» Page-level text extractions
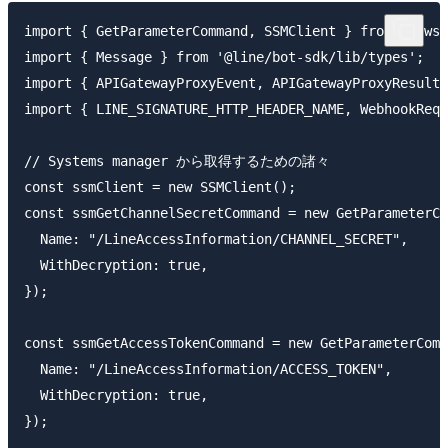
import { GetParameterCommand, SSMClient } from '@aws-
import { Message } from '@line/bot-sdk/lib/types';

import { APIGatewayProxyEvent, APIGatewayProxyResult 
import { LINE_SIGNATURE_HTTP_HEADER_NAME, WebhookRequ
// Systems manager から取得するための諸々

const ssmClient = new SSMClient();

const ssmGetChannelSecretCommand = new GetParameterCo
  Name: "/LineAccessInformation/CHANNEL_SECRET",

  WithDecryption: true,

});

const ssmGetAccessTokenCommand = new GetParameterComm
  Name: "/LineAccessInformation/ACCESS_TOKEN",

  WithDecryption: true,

});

» WORK TO BE COMPLETED
Copy exactly the line containing "const ssmGetAccessTokenCommand = new" and every line after it, ending with the last line of the records above.

» ANSWER TO THIS PROBLEM
const ssmGetAccessTokenCommand = new GetParameterComm
  Name: "/LineAccessInformation/ACCESS_TOKEN",

  WithDecryption: true,

});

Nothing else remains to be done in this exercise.